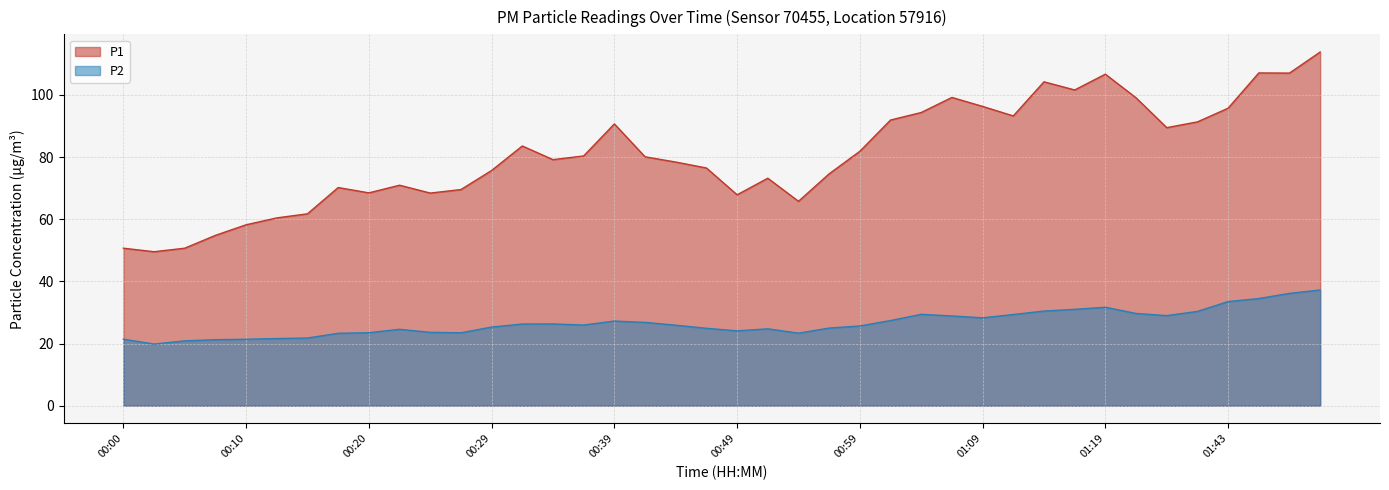

Reading left to right, what are all the values shown in this chart?

P1: 50.7	49.5	50.7	54.8	58.2	60.4	61.7	70.2	68.5	70.9	68.4	69.5	75.7	83.5	79.2	80.3	90.7	80.1	78.4	76.5	67.8	73.2	65.8	74.6	81.8	91.9	94.3	99.2	96.3	93.2	104.2	101.6	106.7	99.0	89.5	91.3	95.7	107.0	107.0	113.8
P2: 21.4	19.8	20.9	21.2	21.4	21.6	21.8	23.3	23.5	24.6	23.6	23.4	25.3	26.3	26.3	25.9	27.2	26.8	25.9	24.9	24.1	24.7	23.3	25.0	25.6	27.4	29.4	28.9	28.3	29.3	30.4	31.0	31.7	29.7	29.0	30.3	33.5	34.5	36.1	37.2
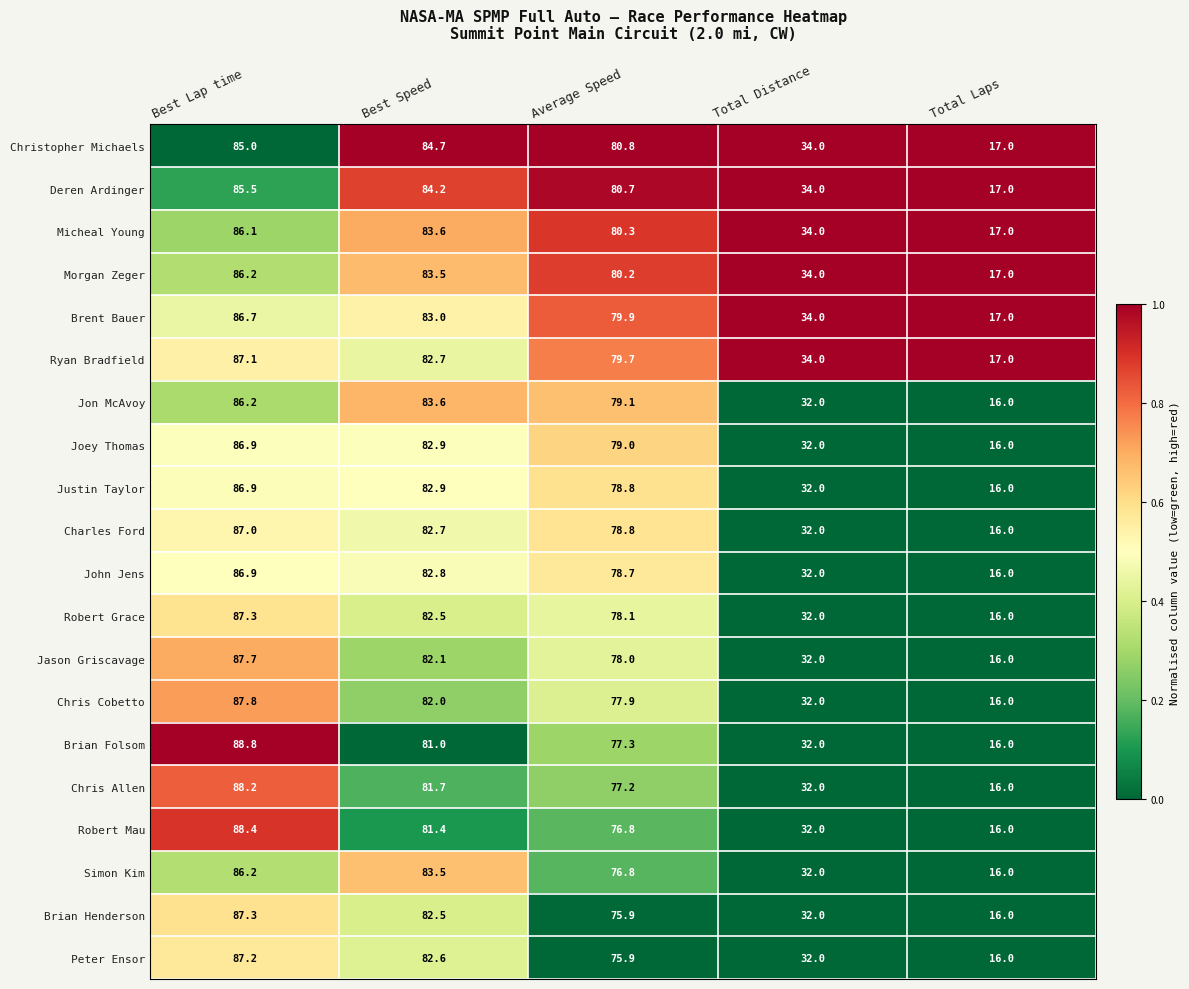

The value of Deren Ardinger at Best Lap time is 141.3. True or false?

False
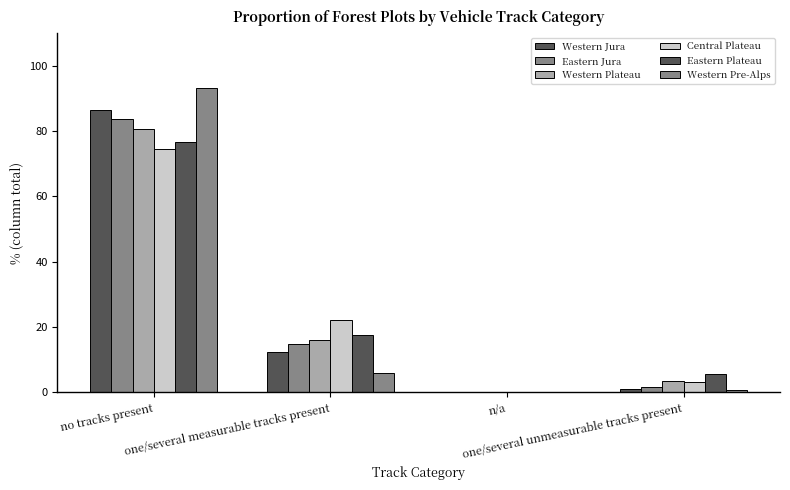

What is the label of the 4th bar from the left?

one/several unmeasurable tracks present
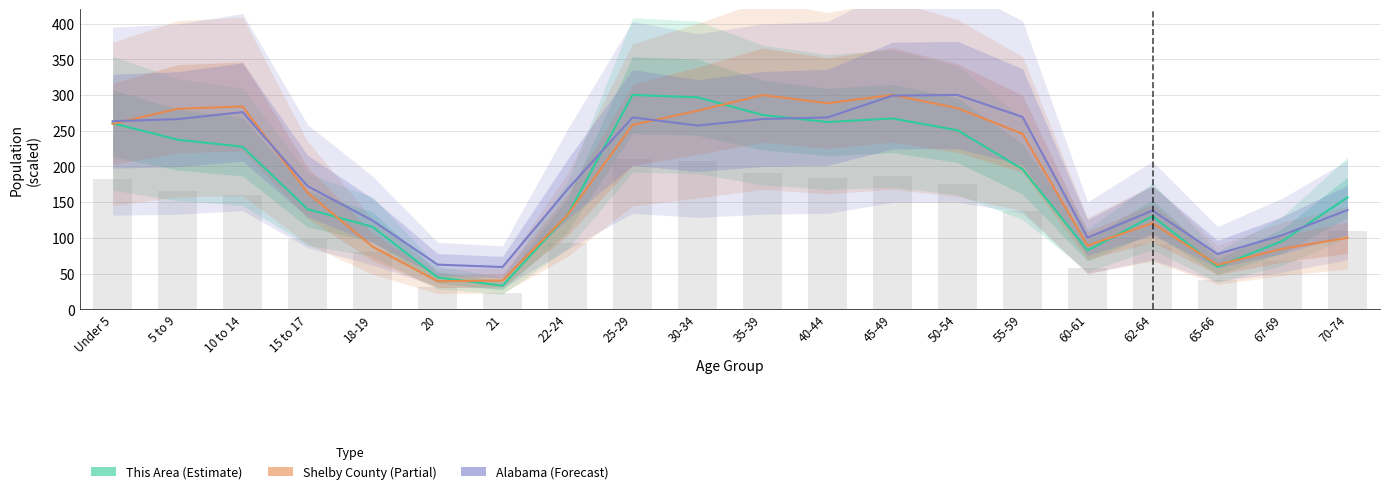

At which category is the sum across all series the highest?

45-49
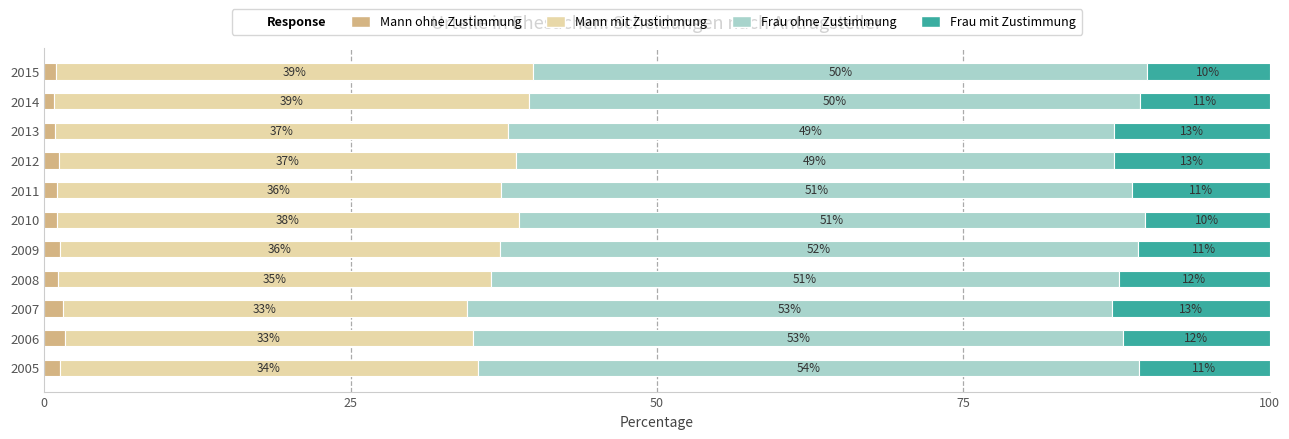

How many series are shown in this chart?

4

· · · · ·

▶ WORK INSTRUCTION
Please return each line of the data above that contains the string "shown", treating uppercase and lowercase letters as different.

▶ RESULT OF THIS TASK
Reading left to right, what are all the values shown in this chart?
How many series are shown in this chart?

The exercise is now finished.